PROBLEMA A:
Copie fielmente da notícia sobre as críticas de Obama a Ahmadinejad a parte que vai de "Ahmadinejad, durante seu" a "dos representantes americanos.".
PROBLEMA B:
Responda com base na notícia sobre as críticas de Obama a Ahmadinejad:
(i) A qual serviço da BBC Obama deu a entrevista?
(ii) Que lugares foram alvo dos atentados de 11 de setembro de 2001, segundo a notícia?
(iii) A que país Ahmadinejad vinculou a suposta conspiração americana?
PROBLEMA C:
Escreva a continuação da notícia sobre as críticas de Obama a Ahmadinejad a partir do ponto em que ela termina.

TRECHO DA PÁGINA:
###
O presidente americano, Barack Obama, qualificou hoje de “ofensivas” e “cheias de ódio” as declarações do líder iraniano, Mahmoud Ahmadinejad, nas quais acusava os Estados Unidos de ter planejado os atentados do dia 11 de setembro de 2001.
Em entrevista concedida ao serviço em farsi da “BBC”, e da qual a Casa Branca divulgou hoje alguns trechos, Obama afirma que Ahmadinejad acrescentou a essas acusações o agravante de fazê-las em Nova York, perto da “Zona Zero”, transformando essas declarações em “indesculpáveis”.
As declarações, insistiu o presidente americano, “foram ofensivas. Estão cheias de ódio”.
Os EUA e outros países abandonaram o plenário da Assembleia Geral da ONU depois que Ahmadinejad expressou suas dúvidas sobre os atentados do dia 11 de setembro de 2001 contra Nova York, Washington e Pensilvânia.
Ahmadinejad, durante seu discurso na abertura da Assembleia Geral das Nações Unidas, se referiu aos atentados do 11-9 como uma conspiração americana vinculada a Israel, o que provocou a saída da sala dos representantes americanos.
###
DADOS FORNECIDOS:
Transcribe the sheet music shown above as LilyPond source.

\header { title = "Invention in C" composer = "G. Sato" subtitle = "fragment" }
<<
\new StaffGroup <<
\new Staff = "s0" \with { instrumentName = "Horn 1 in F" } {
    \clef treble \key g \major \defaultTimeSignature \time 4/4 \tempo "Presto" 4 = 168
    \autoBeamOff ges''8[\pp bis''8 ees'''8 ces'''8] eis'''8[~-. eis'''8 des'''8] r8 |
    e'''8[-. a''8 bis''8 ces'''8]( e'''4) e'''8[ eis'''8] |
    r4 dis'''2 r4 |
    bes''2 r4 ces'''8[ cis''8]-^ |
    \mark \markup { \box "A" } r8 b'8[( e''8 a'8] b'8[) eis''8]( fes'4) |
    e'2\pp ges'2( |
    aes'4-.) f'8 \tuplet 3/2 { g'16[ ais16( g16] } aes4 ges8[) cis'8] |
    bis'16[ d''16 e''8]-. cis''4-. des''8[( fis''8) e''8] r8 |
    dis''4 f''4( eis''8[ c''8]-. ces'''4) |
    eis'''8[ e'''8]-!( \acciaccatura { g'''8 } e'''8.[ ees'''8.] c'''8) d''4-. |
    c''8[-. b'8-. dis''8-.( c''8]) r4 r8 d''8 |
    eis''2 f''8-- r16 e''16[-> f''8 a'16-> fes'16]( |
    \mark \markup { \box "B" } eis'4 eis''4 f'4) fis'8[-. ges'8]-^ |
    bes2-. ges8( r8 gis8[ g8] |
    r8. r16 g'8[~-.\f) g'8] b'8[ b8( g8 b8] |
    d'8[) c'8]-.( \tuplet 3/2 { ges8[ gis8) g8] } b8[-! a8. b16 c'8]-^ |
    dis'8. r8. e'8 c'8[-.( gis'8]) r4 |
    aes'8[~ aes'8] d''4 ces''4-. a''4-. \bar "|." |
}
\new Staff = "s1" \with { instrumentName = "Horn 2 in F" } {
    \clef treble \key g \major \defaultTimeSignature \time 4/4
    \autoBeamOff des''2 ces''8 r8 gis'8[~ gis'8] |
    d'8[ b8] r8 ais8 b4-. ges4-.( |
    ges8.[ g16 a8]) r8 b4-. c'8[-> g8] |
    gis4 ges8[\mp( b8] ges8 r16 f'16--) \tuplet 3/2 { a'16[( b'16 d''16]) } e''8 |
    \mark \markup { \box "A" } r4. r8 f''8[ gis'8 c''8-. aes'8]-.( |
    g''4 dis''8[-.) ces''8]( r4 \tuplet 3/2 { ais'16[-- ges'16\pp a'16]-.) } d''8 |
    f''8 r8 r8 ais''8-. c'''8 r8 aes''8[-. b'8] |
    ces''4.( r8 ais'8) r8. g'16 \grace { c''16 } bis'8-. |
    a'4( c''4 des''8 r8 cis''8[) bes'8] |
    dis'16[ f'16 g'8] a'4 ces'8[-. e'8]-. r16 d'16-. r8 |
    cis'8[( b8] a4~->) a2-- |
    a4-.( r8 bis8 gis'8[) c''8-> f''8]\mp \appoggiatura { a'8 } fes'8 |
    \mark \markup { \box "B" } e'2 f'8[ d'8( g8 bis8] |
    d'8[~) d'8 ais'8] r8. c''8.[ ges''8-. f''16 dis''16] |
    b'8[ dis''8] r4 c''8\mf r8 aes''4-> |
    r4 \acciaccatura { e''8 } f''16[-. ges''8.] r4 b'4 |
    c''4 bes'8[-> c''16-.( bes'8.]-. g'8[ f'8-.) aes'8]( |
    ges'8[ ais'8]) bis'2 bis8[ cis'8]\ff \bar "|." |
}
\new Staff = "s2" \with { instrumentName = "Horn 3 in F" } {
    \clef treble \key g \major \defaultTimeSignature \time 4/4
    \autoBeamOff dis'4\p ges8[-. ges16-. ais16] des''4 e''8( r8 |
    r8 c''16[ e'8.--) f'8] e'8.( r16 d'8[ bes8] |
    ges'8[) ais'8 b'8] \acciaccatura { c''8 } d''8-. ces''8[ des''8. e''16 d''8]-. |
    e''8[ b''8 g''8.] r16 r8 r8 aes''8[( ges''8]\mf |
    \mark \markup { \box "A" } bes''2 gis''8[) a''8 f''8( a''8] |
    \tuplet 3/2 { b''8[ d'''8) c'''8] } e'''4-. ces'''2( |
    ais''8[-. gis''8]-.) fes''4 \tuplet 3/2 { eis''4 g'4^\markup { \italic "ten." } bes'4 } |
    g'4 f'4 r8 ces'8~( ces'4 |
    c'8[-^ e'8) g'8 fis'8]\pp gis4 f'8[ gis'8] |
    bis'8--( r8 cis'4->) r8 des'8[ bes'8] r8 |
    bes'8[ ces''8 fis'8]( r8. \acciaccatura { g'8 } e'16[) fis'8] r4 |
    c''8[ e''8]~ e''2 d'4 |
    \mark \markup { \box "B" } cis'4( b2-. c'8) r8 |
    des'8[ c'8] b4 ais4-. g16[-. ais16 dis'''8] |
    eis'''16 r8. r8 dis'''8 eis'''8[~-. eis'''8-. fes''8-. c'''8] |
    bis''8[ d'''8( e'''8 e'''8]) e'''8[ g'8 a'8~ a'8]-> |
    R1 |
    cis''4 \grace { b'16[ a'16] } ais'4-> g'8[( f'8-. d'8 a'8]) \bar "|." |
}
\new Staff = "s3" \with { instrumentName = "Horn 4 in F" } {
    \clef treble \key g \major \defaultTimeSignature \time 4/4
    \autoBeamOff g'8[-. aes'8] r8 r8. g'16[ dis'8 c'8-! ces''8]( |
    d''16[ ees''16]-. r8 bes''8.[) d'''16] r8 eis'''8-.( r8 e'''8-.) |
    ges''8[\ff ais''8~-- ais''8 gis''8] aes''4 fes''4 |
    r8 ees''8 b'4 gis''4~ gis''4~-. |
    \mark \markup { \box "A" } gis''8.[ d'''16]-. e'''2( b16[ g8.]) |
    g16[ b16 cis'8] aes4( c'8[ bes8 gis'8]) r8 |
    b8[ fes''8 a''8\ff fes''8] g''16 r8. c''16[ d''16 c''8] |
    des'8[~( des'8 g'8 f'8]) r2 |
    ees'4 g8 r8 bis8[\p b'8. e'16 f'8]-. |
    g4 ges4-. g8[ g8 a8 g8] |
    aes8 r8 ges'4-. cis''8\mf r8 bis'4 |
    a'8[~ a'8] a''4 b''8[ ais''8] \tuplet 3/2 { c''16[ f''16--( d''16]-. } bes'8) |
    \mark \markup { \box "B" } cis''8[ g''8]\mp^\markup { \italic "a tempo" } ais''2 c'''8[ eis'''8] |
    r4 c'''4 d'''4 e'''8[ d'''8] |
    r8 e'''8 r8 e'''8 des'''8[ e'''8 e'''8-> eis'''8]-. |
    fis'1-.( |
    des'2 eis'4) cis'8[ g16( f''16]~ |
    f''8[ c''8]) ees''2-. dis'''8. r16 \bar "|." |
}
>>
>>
###
RESPOSTA DO EXERCÍCIO A:
Ahmadinejad, durante seu discurso na abertura da Assembleia Geral das Nações Unidas, se referiu aos atentados do 11-9 como uma conspiração americana vinculada a Israel, o que provocou a saída da sala dos representantes americanos.

RESPOSTA DO EXERCÍCIO B:
(i) Ao serviço em farsi da BBC.
(ii) Nova York, Washington e Pensilvânia.
(iii) A Israel.

RESPOSTA DO EXERCÍCIO C:
“É preciso analisar o fato do dia 11 de setembro de 2001 que afetou todo o mundo há quase uma década”, disse o presidente iraniano, assinalando que então foram mostradas muitas imagens do ataque e “quase todos os Governos condenaram o incidente”.
Acrescentou que “depois a máquina da propaganda começou a funcionar” e iniciou o conflito do Afeganistão, além de afirmar que “alguns segmentos dentro do Governo americano orquestaram o ataque para reverter a queda da economia americana e também para salvar o regime sionista”.
“Em vez de representar as aspirações e a boa vontade dos iranianos, Ahmadinejad escolheu mais uma vez divulgar suas vis teorias da conspiração e seus comentários antissemitas que são tão repugnantes e ilusórios como previsíveis”, assinalou o porta-voz da missão dos EUA perante a ONU, Mark Kornblau.